(Work task): Reproduce exactly, and only, the lines running from the start of the entries below to the line containing "la bêtise humai".

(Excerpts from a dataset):
- - - -

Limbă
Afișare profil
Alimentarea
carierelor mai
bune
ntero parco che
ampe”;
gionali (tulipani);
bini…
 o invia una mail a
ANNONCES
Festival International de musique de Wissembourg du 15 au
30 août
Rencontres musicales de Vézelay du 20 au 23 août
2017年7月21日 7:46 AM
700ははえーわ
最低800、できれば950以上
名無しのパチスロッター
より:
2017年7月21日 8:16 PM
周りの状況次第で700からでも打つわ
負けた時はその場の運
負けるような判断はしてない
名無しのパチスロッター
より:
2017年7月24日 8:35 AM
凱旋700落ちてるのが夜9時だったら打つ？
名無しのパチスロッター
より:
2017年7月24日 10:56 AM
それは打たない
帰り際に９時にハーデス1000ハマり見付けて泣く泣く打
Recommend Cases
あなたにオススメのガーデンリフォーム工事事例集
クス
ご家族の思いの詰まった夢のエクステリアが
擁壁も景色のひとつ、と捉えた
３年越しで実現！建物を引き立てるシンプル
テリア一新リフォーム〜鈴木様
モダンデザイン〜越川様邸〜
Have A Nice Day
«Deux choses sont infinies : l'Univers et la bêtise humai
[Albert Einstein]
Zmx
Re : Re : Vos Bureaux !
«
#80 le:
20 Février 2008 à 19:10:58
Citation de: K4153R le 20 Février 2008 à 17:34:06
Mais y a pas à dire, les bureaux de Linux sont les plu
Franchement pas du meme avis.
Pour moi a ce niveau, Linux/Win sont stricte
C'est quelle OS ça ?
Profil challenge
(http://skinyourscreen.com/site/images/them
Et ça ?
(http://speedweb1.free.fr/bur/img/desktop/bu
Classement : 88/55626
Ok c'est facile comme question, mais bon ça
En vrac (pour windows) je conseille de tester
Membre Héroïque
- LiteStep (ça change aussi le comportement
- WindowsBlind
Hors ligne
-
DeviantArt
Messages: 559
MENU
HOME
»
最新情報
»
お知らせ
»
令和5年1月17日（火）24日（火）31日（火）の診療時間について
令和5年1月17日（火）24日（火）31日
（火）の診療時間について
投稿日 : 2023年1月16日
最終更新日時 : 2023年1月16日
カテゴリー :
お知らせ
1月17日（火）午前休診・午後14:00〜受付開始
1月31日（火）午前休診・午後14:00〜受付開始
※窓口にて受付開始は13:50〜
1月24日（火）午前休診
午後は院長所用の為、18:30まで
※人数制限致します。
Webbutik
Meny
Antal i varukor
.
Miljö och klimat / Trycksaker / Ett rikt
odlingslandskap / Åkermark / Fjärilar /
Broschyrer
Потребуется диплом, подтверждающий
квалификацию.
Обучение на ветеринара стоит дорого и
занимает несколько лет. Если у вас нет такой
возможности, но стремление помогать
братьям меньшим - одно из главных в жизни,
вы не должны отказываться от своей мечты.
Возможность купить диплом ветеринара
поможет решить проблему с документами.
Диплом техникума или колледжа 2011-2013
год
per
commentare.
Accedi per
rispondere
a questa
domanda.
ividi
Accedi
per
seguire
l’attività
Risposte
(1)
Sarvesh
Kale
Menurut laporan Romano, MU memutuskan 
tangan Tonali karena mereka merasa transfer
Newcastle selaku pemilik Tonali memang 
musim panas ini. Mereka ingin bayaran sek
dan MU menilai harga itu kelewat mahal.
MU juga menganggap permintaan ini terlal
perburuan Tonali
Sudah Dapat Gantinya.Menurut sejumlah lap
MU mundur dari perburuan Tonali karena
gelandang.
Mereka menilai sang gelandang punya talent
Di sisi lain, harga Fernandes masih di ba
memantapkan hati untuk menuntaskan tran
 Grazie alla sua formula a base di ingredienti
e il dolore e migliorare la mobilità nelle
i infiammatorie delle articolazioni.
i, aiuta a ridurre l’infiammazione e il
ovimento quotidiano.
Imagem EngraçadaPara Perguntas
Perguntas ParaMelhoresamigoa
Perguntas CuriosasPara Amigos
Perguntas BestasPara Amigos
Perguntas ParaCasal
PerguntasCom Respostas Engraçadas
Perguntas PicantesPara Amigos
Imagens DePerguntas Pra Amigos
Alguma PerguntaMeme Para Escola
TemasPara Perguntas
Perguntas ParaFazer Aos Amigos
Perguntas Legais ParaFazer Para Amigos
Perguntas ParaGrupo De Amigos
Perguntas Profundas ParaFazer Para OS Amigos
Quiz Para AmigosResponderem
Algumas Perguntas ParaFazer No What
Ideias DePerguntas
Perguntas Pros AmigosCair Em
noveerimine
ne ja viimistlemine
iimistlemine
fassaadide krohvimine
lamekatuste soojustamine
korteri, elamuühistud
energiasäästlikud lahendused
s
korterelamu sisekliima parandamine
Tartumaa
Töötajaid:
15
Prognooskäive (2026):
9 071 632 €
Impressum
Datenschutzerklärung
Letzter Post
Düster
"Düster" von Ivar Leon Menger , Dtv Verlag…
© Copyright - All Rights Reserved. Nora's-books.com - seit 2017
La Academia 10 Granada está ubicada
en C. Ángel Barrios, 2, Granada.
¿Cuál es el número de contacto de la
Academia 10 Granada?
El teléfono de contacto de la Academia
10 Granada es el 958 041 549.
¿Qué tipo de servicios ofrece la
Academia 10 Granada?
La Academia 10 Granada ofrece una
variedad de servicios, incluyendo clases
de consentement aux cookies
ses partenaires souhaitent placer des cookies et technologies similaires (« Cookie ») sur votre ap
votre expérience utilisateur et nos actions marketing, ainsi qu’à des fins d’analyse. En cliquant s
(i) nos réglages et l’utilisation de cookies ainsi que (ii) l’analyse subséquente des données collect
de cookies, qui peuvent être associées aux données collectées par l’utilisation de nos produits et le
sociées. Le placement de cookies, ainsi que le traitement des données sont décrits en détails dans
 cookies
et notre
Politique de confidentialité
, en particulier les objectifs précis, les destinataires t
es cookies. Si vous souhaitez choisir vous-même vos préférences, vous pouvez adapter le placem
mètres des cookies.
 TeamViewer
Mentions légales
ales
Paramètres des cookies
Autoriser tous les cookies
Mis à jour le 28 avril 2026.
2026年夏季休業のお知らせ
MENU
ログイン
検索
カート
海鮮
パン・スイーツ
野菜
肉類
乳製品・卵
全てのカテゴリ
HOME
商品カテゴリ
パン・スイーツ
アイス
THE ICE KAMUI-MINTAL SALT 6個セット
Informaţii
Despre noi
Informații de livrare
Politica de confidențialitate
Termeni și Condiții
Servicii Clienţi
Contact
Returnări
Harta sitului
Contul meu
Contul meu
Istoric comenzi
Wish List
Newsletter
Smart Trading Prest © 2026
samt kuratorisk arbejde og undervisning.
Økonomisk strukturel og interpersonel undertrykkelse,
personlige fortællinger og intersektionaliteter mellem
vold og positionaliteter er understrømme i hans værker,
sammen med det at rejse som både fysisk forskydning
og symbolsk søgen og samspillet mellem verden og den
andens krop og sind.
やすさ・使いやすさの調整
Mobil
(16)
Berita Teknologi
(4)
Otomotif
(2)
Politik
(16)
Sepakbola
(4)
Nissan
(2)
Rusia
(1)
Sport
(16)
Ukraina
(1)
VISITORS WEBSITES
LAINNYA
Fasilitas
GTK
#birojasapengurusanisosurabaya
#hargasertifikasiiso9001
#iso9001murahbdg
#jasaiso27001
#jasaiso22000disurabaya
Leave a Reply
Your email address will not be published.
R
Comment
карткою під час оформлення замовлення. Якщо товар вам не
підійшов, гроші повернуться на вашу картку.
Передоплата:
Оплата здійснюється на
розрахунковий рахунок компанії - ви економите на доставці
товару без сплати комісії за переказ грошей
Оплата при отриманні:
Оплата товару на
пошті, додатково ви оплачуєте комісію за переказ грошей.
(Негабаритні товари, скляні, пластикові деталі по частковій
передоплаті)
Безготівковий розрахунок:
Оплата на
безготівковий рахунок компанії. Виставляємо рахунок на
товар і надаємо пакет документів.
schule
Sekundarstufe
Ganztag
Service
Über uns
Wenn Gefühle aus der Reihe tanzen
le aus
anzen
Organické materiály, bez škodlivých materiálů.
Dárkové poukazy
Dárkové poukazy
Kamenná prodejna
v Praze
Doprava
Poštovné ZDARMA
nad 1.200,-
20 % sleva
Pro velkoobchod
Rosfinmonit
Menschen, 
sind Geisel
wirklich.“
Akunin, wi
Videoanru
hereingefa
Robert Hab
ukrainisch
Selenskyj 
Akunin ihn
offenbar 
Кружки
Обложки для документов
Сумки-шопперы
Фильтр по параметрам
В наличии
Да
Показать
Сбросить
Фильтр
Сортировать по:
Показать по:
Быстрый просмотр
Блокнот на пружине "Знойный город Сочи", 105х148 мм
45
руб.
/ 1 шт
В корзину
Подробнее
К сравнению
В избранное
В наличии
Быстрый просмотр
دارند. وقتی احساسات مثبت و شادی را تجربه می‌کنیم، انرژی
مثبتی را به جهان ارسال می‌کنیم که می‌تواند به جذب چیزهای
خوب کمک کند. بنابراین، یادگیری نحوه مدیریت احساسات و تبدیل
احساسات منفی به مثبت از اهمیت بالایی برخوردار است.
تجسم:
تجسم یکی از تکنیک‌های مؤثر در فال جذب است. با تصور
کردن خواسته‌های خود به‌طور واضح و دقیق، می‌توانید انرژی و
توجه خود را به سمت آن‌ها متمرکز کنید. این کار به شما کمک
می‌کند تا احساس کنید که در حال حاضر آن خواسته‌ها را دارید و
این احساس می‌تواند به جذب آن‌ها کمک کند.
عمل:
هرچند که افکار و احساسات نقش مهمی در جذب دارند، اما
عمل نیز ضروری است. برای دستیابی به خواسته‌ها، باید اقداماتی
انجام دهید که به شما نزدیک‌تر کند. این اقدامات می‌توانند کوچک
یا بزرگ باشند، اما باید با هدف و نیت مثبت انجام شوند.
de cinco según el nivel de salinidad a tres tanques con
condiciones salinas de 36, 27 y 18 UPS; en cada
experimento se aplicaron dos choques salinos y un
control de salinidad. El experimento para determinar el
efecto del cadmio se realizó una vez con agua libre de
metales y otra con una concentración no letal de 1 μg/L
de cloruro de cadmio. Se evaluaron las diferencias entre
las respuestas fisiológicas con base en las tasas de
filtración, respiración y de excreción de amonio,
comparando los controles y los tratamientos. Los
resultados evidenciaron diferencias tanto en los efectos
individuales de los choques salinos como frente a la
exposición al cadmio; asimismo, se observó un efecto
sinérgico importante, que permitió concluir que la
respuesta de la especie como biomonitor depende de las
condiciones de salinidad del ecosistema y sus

- - - -

(Response for this exercise):
Limbă
Afișare profil
Alimentarea
carierelor mai
bune
ntero parco che
ampe”;
gionali (tulipani);
bini…
 o invia una mail a
ANNONCES
Festival International de musique de Wissembourg du 15 au
30 août
Rencontres musicales de Vézelay du 20 au 23 août
2017年7月21日 7:46 AM
700ははえーわ
最低800、できれば950以上
名無しのパチスロッター
より:
2017年7月21日 8:16 PM
周りの状況次第で700からでも打つわ
負けた時はその場の運
負けるような判断はしてない
名無しのパチスロッター
より:
2017年7月24日 8:35 AM
凱旋700落ちてるのが夜9時だったら打つ？
名無しのパチスロッター
より:
2017年7月24日 10:56 AM
それは打たない
帰り際に９時にハーデス1000ハマり見付けて泣く泣く打
Recommend Cases
あなたにオススメのガーデンリフォーム工事事例集
クス
ご家族の思いの詰まった夢のエクステリアが
擁壁も景色のひとつ、と捉えた
３年越しで実現！建物を引き立てるシンプル
テリア一新リフォーム〜鈴木様
モダンデザイン〜越川様邸〜
Have A Nice Day
«Deux choses sont infinies : l'Univers et la bêtise humai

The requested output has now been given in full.